Exchange students from Europe generally come from centuries-old cities with historical pasts. That's not the case for Maëlle Delhaise of Belgium. Her home town of Louvain-la-Neuve was built in the late 1960s as a planned city to house a university.
Louvain-la-Neuve, a city of about 30,000 people, is located in the central, French-speaking region of Belgium south of Brussels. It's a city for pedestrians, with transportation located below ground and the street level designed for walkers and bicyclists.
Maëlle says she isn't accustomed to needing a car to get around, but that's certainly the case for her host family, Bill and Sarah Stiver, who live in rural Waldron.
Back in Belgium, Maëlle's mother works as a physical education teacher and her father is an engineer. She has one older sister and one younger sister, and she now has a temporary sister, Tess Stiver, who is in seventh grade in Morenci.
Maëlle's graduating class at home numbered 200 students and now she's in a school where most everyone knows everyone else.
"It's different here," she said, "but I like both."
She's enjoying the more in-depth look at America in her history class here and she also likes reading American novels in English class. Like most exchange students, she finds classes easier in America than at home, other than adjusting to the language difference.

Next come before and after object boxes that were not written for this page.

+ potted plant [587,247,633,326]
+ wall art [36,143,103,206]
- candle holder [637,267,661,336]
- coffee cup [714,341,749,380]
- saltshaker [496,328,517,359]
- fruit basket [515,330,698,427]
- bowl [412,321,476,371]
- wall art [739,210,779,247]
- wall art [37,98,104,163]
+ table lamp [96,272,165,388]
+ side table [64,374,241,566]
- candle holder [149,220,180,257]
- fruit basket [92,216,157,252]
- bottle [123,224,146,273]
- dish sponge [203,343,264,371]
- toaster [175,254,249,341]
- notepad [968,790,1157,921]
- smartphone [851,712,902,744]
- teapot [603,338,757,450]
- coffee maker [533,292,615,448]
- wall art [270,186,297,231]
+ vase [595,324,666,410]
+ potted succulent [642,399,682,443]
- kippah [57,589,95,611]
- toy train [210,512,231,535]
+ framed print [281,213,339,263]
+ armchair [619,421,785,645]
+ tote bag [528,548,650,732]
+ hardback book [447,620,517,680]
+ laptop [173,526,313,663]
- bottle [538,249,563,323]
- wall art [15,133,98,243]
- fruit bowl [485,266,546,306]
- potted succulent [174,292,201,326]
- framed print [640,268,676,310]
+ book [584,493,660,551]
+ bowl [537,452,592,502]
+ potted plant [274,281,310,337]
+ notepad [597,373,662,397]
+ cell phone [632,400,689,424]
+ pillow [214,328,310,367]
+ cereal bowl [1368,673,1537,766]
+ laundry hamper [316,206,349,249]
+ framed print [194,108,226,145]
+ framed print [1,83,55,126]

She's a member of Morenci's cross country team and generally finishes as the number four runner. She did some running at home, but never in a competitive format. It's her first team experience and she might extend that by joining the basketball squad.
That experience would be cut short because Maëlle is in Morenci for only half of a school year. Before she returns home, she's going to a L'Arche community in Nova Scotia to volunteer. The organization was founded in Canada to create "communities" for developmentally disabled people. L'Arche now has locations in several countries around the world.
After that, it's back to Belgium for college, perhaps to study law.